HOW TO COMPLETE THIS TASK —
In the summary of Mrs. Dalloway, who is Evans?

Mrs. Dalloway is a novel about people’s inner lives. It does not possess a vivid plot; the actual events are secondary to what people spend much of their time pondering: memories, regrets, and hopes. Almost all of the main characters wonder about what might have been. The novel is told from the viewpoint of an omniscient and invisible narrator.
Most of the characters are well off financially, and have considerable leisure time. Yet they are quite busy with the business of being alive, which includes asking questions of their internal and external worlds. These questions do not always make them happy. On the contrary, most of the characters are unhappy .In keeping with Woolf’s interest in psychology, sexuality is a theme in the novel. Several of the characters are divided in their feelings towards love, and this contributes to their ambivalence.
The actions of the novel are simple: Clarissa Dalloway is hosting a formal party. She sees Peter Walsh, who has returned from India, and drops in for a visit. This meeting, and many other moments in the day, make Clarissa think about the past and the choices she has made. Clarissa’s husband, Richard, has meetings and lunches, and their daughter Elizabeth has similar plans herself. Another Londoner, Septimus Warren Smith, is having a bad day, and so is his wife Lucrezia. Septimus is obsessed with his memories of Evans, a friend who was killed in the war. He is also convinced that unseen forces are sending him messages. Lucrezia is taking Septimus to two doctors, neither of whom can do much to cure him. Septimus kills himself later in the day, to escape his doctors because he feels he has no other alternative.
Clarissa’s party is a success. The Prime Minister arrives, and this is considered a great honor. In the middle of her success as a hostess, she hears of Septimus’ suicide. Although she never met him, the news moves her to the core of her being.She identifies with Septimus, admiring him for having the courage and for not compromising his soul. She feels, with her comfortable position as a society hostess, responsible for his death. The party nears its close as guests begin to leave. Clarissa enters the room, and her presence fills Peter with a great excitement.

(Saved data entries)
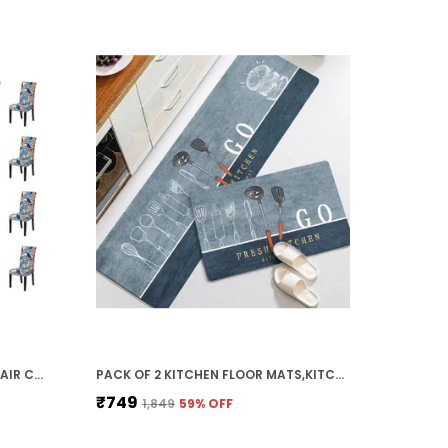
BLUE ORANGE LEAF-SET OF 6 CHAIR COVERS ELASTIC CHAIR COVER STRETCH REMOVABLE WASHABLE SHORT DINING CHAIR COVER PROTECTOR SEAT SLIPCOVER, POLYESTER (45D X 45W X 50H CM)
PACK OF 2 KITCHEN FLOOR MATS,KITCHEN RUGS,STANDING DESK MAT FLOOR MATS,COMFORT RUNNER RUG CARPETS FOR KITCHEN FLOOR,SINK (40 X 120 CM, 40 X 60 CM) (FRESH KITCHEN)
₹749
₹1,849
59
% OFF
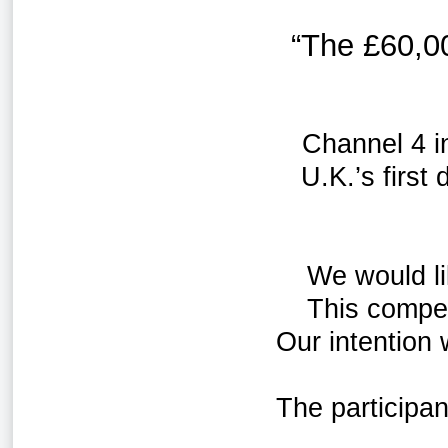
“The
£60,0
Channel 4 i
U.K.’s first
We would li
This compet
Our intention
The participa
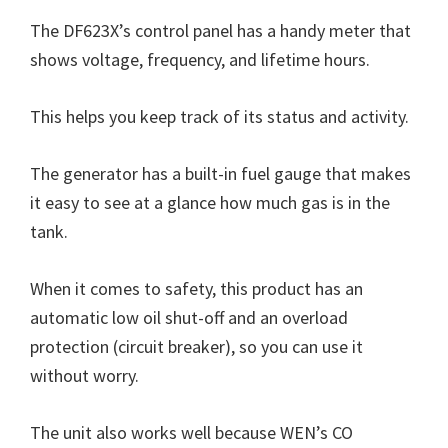
The DF623X’s control panel has a handy meter that
shows voltage, frequency, and lifetime hours.
This helps you keep track of its status and activity.
The generator has a built-in fuel gauge that makes
it easy to see at a glance how much gas is in the
tank.
When it comes to safety, this product has an
automatic low oil shut-off and an overload
protection (circuit breaker), so you can use it
without worry.
The unit also works well because WEN’s CO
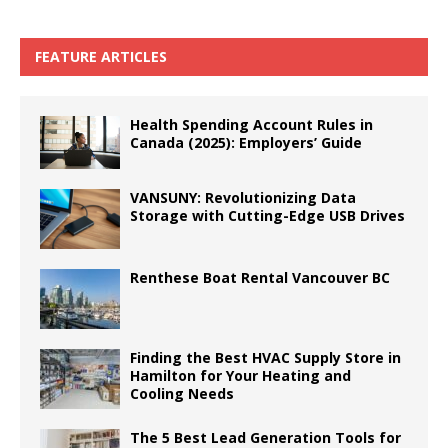
FEATURE ARTICLES
Health Spending Account Rules in
Canada (2025): Employers’ Guide
VANSUNY: Revolutionizing Data
Storage with Cutting-Edge USB Drives
Renthese Boat Rental Vancouver BC
Finding the Best HVAC Supply Store in
Hamilton for Your Heating and
Cooling Needs
The 5 Best Lead Generation Tools for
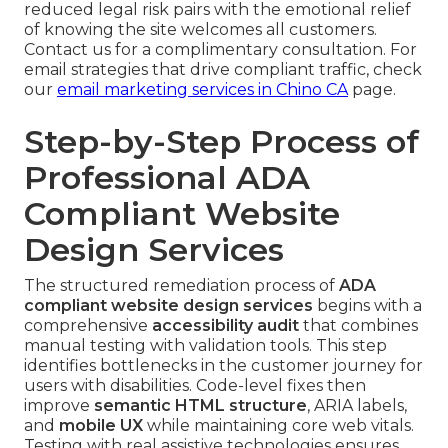
reduced legal risk pairs with the emotional relief
of knowing the site welcomes all customers.
Contact us for a complimentary consultation. For
email strategies that drive compliant traffic, check
our
email marketing services in Chino CA
page.
Step-by-Step Process of
Professional ADA
Compliant Website
Design Services
The structured remediation process of
ADA
compliant website design services
begins with a
comprehensive
accessibility audit
that combines
manual testing with validation tools. This step
identifies bottlenecks in the customer journey for
users with disabilities. Code-level fixes then
improve
semantic HTML structure
, ARIA labels,
and
mobile UX
while maintaining core web vitals.
Testing with real assistive technologies ensures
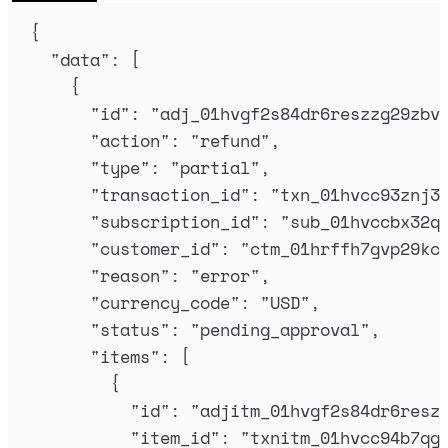
{
"
data
"
:
[
{
"
id
"
:
"
adj_01hvgf2s84dr6reszzg29zbv
"
action
"
:
"
refund
"
,
"
type
"
:
"
partial
"
,
"
transaction_id
"
:
"
txn_01hvcc93znj3
"
subscription_id
"
:
"
sub_01hvccbx32q
"
customer_id
"
:
"
ctm_01hrffh7gvp29kc
"
reason
"
:
"
error
"
,
"
currency_code
"
:
"
USD
"
,
"
status
"
:
"
pending_approval
"
,
"
items
"
:
[
{
"
id
"
:
"
adjitm_01hvgf2s84dr6resz
"
item_id
"
:
"
txnitm_01hvcc94b7qg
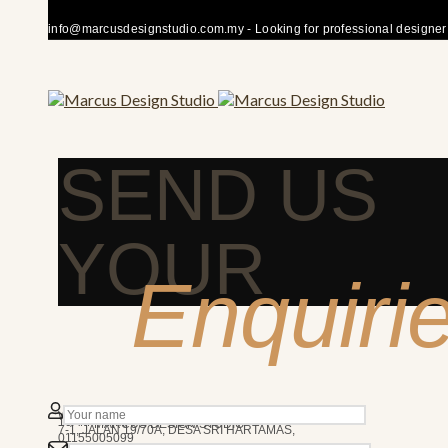
info@marcusdesignstudio.com.my - Looking for professional designer fo
SEND US
YOUR
Enquiri
50480 KUALA LUMPUR
We’re here to answer any question you may have.
10AM - 7PM
MARCUS DESIGN STUDIO
7-1, JALAN 19/70A, DESA SRI HARTAMAS,
01155005099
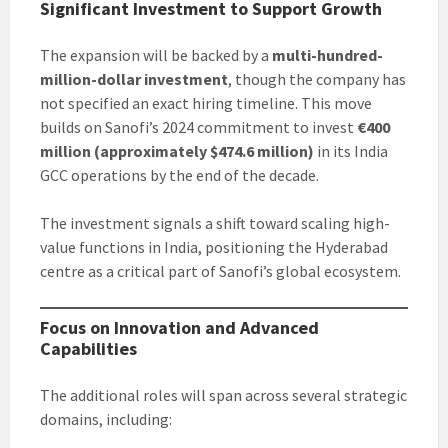
Significant Investment to Support Growth
The expansion will be backed by a
multi-hundred-
million-dollar investment
, though the company has
not specified an exact hiring timeline. This move
builds on Sanofi’s 2024 commitment to invest
€400
million (approximately $474.6 million)
in its India
GCC operations by the end of the decade.
The investment signals a shift toward scaling high-
value functions in India, positioning the Hyderabad
centre as a critical part of Sanofi’s global ecosystem.
Focus on Innovation and Advanced
Capabilities
The additional roles will span across several strategic
domains, including:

OUTPUT FOR THIS EXERCISE —
Evans was a friend of Septimus who was killed in the war.